Selon l'Institut international de recherche sur la paix de Stockholm (Sipri), les dépenses militaires mondiales ont atteint en 2024 près de 2.700 milliards de dollars, en hausse de plus de 9% sur un an.

C'est "l'équivalent de 334 dollars par habitant de la planète", "près de 13 fois le montant de l'aide publique au développement des pays les plus riches et 750 fois le budget ordinaire de l'ONU", a noté Antonio Guterres.

Et en parallèle, la majorité des Objectifs de développement durables (ODD) visant à améliorer le sort de l'humanité d'ici 2030 (éradication de l'extrême pauvreté, égalité hommes-femmes, éducation...) ne sont pas sur la bonne voie.

Pourtant, mettre un terme à la faim dans le monde d'ici 2030 nécessiterait seulement 93 milliards de dollars par an, soit 4% des dépenses militaires de 2024, et faire en sorte que chaque enfant soit totalement vacciné coûterait entre 100 et 285 milliards par an, note le rapport demandé par les Etats membres.

Au total, l'ONU estime aujourd'hui à 4.000 milliards de dollars les investissements supplémentaires nécessaires chaque année pour atteindre l'ensemble des ODD, un montant qui pourrait grimper à 6.400 milliards dans les prochaines années.
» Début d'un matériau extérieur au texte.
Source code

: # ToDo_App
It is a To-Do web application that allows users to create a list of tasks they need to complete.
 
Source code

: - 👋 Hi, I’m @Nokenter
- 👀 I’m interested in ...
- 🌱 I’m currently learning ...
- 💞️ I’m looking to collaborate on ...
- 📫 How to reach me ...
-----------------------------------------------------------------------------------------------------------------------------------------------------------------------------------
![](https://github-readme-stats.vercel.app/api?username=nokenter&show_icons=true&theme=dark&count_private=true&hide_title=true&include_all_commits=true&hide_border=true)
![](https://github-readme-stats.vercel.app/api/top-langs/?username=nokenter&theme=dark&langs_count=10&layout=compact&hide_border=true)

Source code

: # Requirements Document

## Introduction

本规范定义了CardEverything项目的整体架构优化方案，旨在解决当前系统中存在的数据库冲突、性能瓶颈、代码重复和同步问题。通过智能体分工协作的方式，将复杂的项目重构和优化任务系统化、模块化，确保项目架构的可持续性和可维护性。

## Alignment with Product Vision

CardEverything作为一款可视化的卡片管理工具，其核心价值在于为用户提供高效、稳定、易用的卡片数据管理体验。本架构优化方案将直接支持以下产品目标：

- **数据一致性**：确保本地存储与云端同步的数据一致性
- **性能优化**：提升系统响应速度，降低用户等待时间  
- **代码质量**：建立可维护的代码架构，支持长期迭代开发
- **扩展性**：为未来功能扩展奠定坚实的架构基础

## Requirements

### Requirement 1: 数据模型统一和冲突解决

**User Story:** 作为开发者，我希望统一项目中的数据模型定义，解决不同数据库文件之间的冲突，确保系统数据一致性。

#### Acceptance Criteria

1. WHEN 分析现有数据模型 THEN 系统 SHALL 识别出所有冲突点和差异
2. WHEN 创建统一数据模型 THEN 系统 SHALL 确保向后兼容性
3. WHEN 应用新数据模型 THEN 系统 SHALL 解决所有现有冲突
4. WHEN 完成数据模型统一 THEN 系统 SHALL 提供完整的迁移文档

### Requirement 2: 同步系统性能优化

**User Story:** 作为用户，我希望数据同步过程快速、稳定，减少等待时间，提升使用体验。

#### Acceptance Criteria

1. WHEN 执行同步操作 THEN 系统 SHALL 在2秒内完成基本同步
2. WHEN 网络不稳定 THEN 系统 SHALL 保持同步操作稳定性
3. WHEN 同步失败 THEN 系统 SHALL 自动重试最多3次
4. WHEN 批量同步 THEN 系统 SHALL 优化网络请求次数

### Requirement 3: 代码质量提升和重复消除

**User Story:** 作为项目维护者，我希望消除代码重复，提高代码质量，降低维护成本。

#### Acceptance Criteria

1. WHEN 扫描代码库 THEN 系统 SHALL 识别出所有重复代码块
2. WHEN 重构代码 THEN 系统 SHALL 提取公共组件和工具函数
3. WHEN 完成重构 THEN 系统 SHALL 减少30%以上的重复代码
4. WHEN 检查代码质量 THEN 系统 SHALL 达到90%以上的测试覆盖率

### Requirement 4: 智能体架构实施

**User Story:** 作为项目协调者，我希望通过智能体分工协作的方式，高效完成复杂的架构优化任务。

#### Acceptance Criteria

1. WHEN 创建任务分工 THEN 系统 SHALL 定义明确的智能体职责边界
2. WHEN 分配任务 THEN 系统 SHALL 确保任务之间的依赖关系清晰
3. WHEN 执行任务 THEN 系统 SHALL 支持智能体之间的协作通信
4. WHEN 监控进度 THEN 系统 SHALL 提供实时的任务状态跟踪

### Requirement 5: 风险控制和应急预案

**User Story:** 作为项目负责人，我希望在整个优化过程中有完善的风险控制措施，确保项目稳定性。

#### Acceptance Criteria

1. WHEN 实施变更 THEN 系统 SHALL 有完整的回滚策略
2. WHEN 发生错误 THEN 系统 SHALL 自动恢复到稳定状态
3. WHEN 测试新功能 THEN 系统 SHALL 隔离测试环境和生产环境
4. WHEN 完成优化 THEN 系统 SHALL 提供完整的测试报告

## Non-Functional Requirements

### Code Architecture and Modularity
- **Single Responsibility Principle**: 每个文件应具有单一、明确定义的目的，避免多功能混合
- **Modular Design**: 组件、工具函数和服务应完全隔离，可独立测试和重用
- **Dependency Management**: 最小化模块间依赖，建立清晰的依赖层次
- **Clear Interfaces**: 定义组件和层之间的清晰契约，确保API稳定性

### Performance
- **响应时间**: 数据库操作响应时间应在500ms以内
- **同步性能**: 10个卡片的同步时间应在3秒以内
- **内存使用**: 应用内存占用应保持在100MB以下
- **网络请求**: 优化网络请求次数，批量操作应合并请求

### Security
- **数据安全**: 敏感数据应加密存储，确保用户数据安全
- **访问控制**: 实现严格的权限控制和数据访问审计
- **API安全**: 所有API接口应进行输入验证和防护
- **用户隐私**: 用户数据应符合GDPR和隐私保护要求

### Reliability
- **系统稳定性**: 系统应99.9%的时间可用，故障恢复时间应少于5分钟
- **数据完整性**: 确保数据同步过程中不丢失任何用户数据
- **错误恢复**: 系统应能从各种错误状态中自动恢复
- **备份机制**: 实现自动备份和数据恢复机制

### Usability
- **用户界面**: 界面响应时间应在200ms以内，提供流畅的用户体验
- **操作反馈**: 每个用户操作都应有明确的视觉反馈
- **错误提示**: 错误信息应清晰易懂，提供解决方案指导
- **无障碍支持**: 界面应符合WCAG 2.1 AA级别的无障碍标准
Alors le secrétaire général de l'ONU a lancé un "appel à l'action, un appel à repenser les priorités, un appel à rééquilibrer les investissements mondiaux vers la sécurité dont le monde a vraiment besoin".

"Des dépenses militaires excessives ne garantissent pas la paix, souvent elles la sapent, encourageant la course aux armements, renforçant la méfiance et détournant des ressources de ce qui représentent les bases de la stabilité", a-t-il ajouté. "Un monde plus sûr commence par investir au moins autant pour lutter contre la pauvreté que nous le faisons pour faire la guerre".

"Rediriger même une fraction des dépenses militaires actuelles pourraient combler des écarts vitaux, envoyer des enfants à l'école, renforcer les soins de santé de base, développer les énergies propres et des infrastructures résistantes, et protéger les plus vulnérables", a-t-il plaidé.